Well, I was trying not to be seen by her, my best friend for over twenty years, trying desperately to hang my hair over my face, looking at the bumper, trying to stay on the low. Well, that didn't last, since my driver asked once again for my assistance at her window. Well, this was it, I was going to face the demons of a past life. So off I went. Only to have her not recognize me when I got there, or not right away anyway. I thought I was out of the woods, but once she saw it was me, she was all over me, trying to reminisce and make the problem of a dented bumper go away. Forget the fact that she was drinking, which I could smell without a doubt. (remember, I have indepth knowledge of behaviours with this girl, and I was no better back then).
So there I stood, face to face with her while she tried to convince me of not calling this one in, but I had too, for the fact that my better half had a damaged vehicle, and we couldn't just let that go without being fixed. She was disappointed that I didn't play her (our) game any longer. I stood my ground, trying to beat around the bush with copying down insurance information and such. She thought for sure now that she knew it was me her long lost friend, that this was going to be a walk in the park. But what she doesn't know is that I walk with the Lord now. So you know what that means, honesty, integrity, good values and morals, no more lying, cheating and stealing. No more for me.

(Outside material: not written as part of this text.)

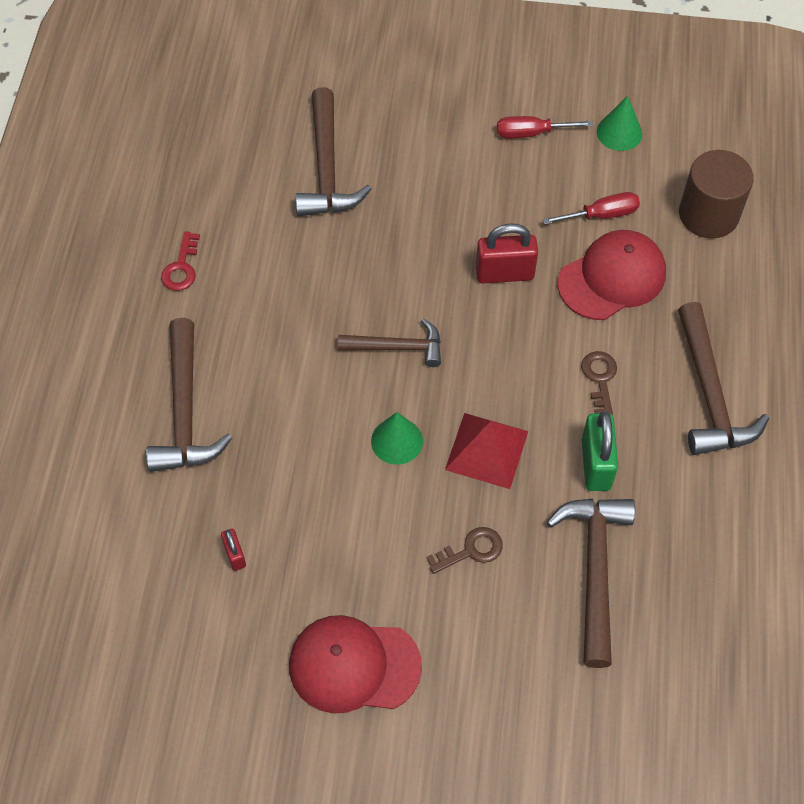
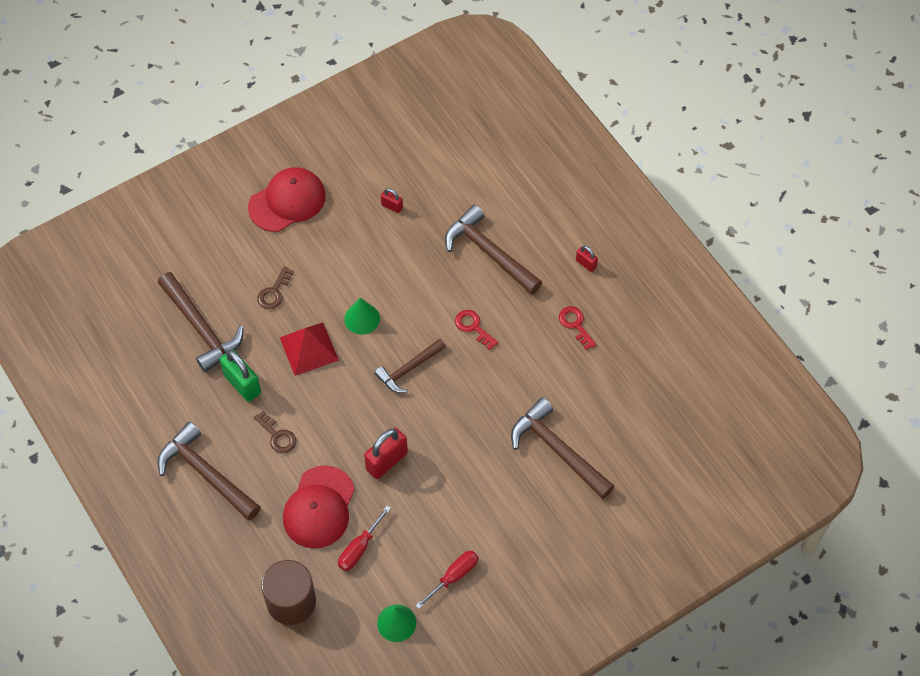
camera: 140 degrees right, 0 degrees up
(100, 320) = (586, 264): none -> red padlock
(286, 341) = (473, 327): none -> red key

The sad part is that she is still doing all of those things. Imagine how scared she must have been to know she had been drinking and then hit someone? She was panicking. To the point that she figured some flirtatious moves on her victim might work. And they did work for many years, for many things. But not on this guy, not on this honest man, not on this Christian man.
I left the scene with a bad feeling inside that I wasn't able to shake all night. I feel like contacting her now and explaining to her the way of the Lord, but am so afraid to admit that to "them", the people of my past, for they will judge me, and I feel much too frail to go up against that. I feel sad that I wasn't able to say more, I feel sad that she is still sick, and not knowing the truth, and the joy and happiness that comes from God, not from the next high, or the next party, or the next article of designer clothing.
We are a world apart now, and I never realized until tonight, how so very much I have changed, for the better. Thank God for that. Thank God He chose me. Lucky, blessed, me.
I loved her a great deal back then, and my heart breaks to see her like this now. God help her.